START TEXT PROVIDED
With Charlene Whyte, William Ash, Billy Mogford.



Farewell My Lovely (1975 Dick Richards)

Raymond Chandler's wry, snaky private eye thriller's been adapted by David Zelag Goodman but remains firmly in period; no doubt the producers (the British company ITC) were chasing the success of Chinatown, though lack that film's budget or style; David Shire's score is emulative (if that is a word), and it even shares the same cameraman (John Alonzo). The Godfather's Dean Tavoularis is the production designer.

Robert Mitchum is suitably weary in the part of the private eye, Jack O'Halloran somewhat wooden as 'Moose' Malloy (I wouldn't say that within earshot, naturally). Charlotte Rampling is suitably slutty but lacks the true femme fatale aura. With John Ireland, Sylvia Miles (Oscar nominated), Harry Dean Stanton, Anthony Zerbe, Sylvester Stallone and - way down the cast - as 'woman in ballroom' (the chatty one, I guess) none other than Joan Shawlee.

It works well enough, and makes explicit what the forties version would only be able to allude to. Good ending.

Interestingly, the Judge's mansion was Greenacres, Harold Lloyd's former home, which also features in Shampoo. Though Lloyd left it to the public as a museum, he didn't leave any money to fund its upkeep. It was sold in 1975 and demolished the next year to make 15 separate houses.

Saturday, 10 April 2021

It Happened One Night (1934 Frank Capra)

Joe Walker's cinematography is so shimmeringly diffused that it almost imparts a sense of fairytale over the gradual warming of relationships between Princess Colbert and Peasant Gable (both marvellous). Capra's camera is fluid, but relishes long takes when it finds them, Robert Riskins's screenplay (from Samuel Hopkins Adams' short story) is tough and sweet, and seminal, reaching anything from The Sure Thing to Runaway Bride.

"Why don't you take off all your clothes? You can stop forty cars."






Always Be My Maybe (2019 Nahnatchka Khan)

Thoroughly enjoyed this Asian romcom, written by its stars Ali Wong (Sasha) and Randall Park (Marcus) (and Michael Golamco). They play it well, too, and although it's all thoroughly predictable, that's sometimes what you want.

With James Saito, Michelle Buteau, Vivian Bang and Keanu Reeves.



花樣年華 / In The Mood For Love (2000 Wong Kar Wei & scr)

A sneaky, brilliant, gorgeous thing. It's elusive, like a Marienbad, and indeed there are comparisons, for example in the way you see a scene which seems to be told twice with a different outcome - you have to keep your eye on it. And sometimes you're not quite sure where you are in time. And, like the French masterpiece, it is (a) absolutely gorgeous to look at, and (b) a sad, almost tragic, experience.
END TEXT PROVIDED
START SUPPLIED ENTRIES
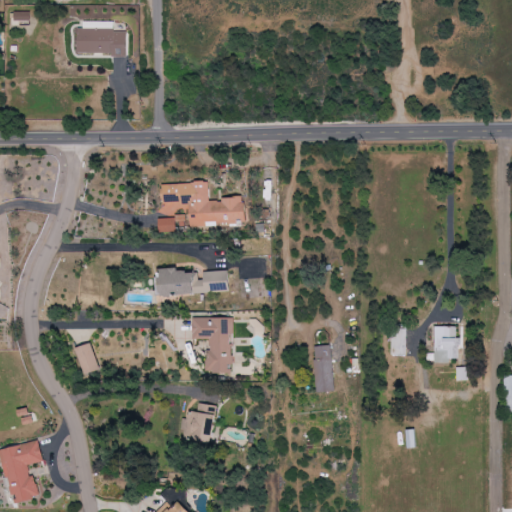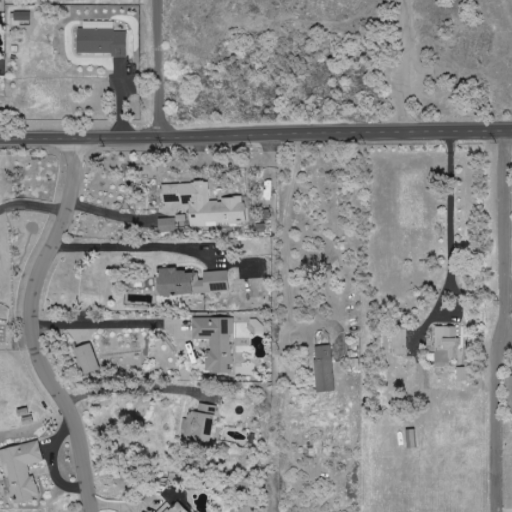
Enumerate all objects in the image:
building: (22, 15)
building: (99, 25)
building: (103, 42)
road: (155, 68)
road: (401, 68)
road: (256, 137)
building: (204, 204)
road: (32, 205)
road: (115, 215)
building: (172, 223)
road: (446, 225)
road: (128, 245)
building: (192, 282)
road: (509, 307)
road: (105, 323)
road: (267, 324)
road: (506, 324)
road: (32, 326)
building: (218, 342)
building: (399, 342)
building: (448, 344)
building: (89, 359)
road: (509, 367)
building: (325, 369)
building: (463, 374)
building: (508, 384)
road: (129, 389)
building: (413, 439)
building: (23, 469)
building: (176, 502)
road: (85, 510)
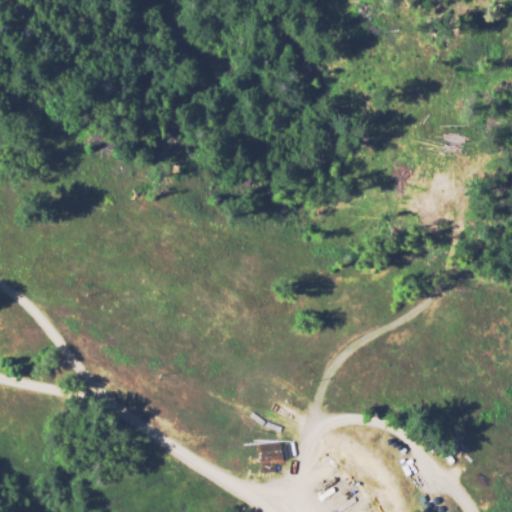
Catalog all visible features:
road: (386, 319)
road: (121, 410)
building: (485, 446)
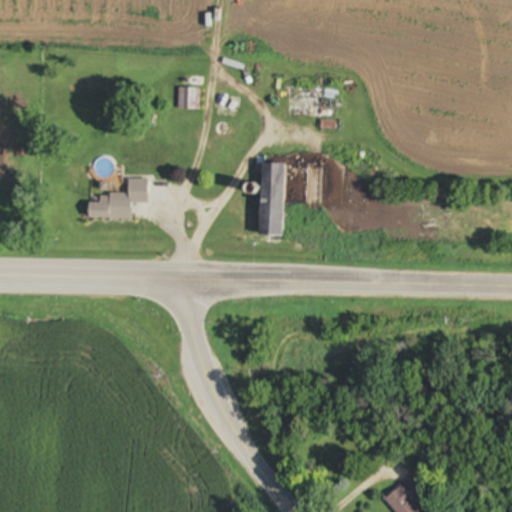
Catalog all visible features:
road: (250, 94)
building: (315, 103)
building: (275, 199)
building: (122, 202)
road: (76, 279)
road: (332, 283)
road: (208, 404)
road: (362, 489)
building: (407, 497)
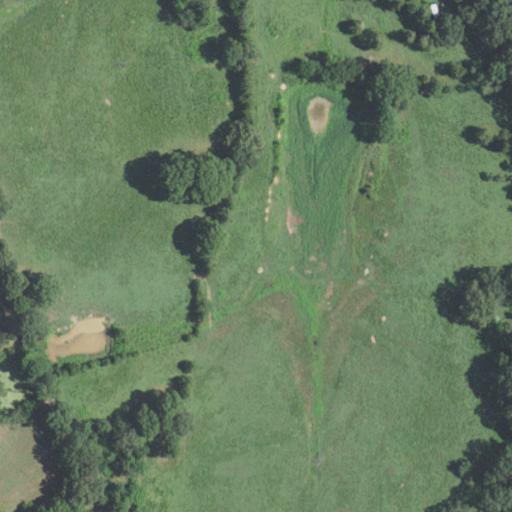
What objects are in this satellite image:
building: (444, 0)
END SUPPLIED ENTRIES
START SUPPLIED ENTRIES
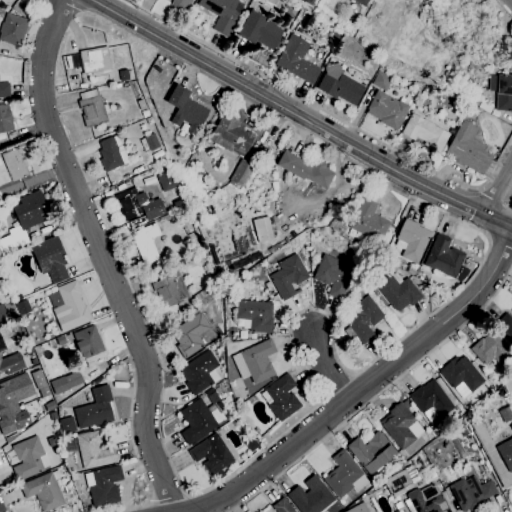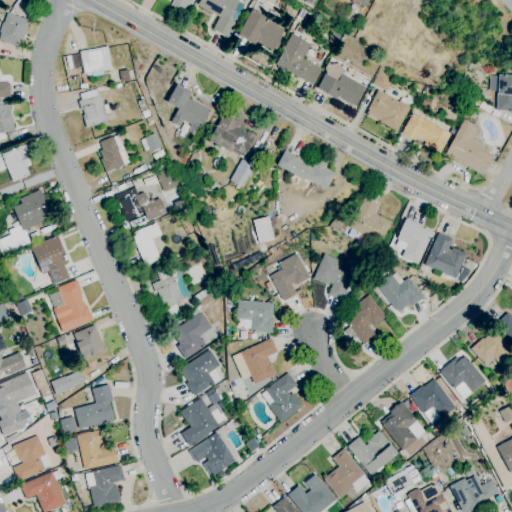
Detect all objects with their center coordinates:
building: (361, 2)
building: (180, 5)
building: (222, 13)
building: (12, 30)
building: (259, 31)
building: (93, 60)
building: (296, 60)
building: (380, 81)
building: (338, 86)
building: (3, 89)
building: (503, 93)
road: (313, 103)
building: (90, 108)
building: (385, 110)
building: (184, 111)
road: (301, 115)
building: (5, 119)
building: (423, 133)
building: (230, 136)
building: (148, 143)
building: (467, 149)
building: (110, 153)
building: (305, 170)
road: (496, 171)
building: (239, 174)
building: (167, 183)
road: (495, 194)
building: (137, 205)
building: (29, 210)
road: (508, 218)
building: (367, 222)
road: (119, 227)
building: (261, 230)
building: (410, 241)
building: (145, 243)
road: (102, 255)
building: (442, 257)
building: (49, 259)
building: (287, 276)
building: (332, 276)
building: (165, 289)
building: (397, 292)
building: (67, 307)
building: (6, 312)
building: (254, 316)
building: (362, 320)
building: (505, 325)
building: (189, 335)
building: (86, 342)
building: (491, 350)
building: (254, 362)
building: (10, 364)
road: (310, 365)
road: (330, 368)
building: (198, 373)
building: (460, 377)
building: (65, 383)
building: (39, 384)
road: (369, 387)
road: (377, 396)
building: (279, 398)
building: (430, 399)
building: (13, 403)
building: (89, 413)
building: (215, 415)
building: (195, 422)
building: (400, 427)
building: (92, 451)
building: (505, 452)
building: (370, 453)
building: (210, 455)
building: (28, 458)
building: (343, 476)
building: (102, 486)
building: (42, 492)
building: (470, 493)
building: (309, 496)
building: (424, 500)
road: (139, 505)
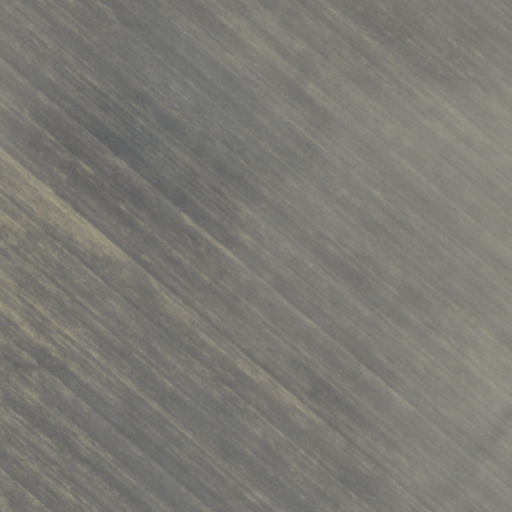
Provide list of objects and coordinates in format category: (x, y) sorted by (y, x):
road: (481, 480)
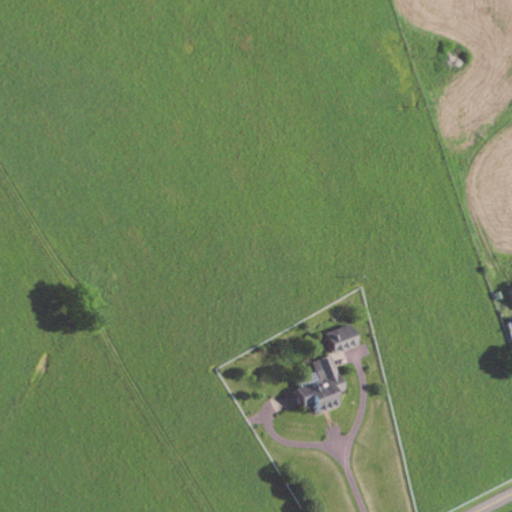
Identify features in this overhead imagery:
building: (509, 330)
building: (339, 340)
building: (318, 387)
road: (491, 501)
END SUPPLIED ENTRIES
TASKS TO CARRY OUT:
a. List the actors named after "With" in the film reviews' entry on Always Be My Maybe.
b. Per the film reviews, what happened to Greenacres after it was sold in 1975?

SOLUTIONS BELOW:
a. James Saito, Michelle Buteau, Vivian Bang, Keanu Reeves

b. It was demolished the next year to make 15 separate houses.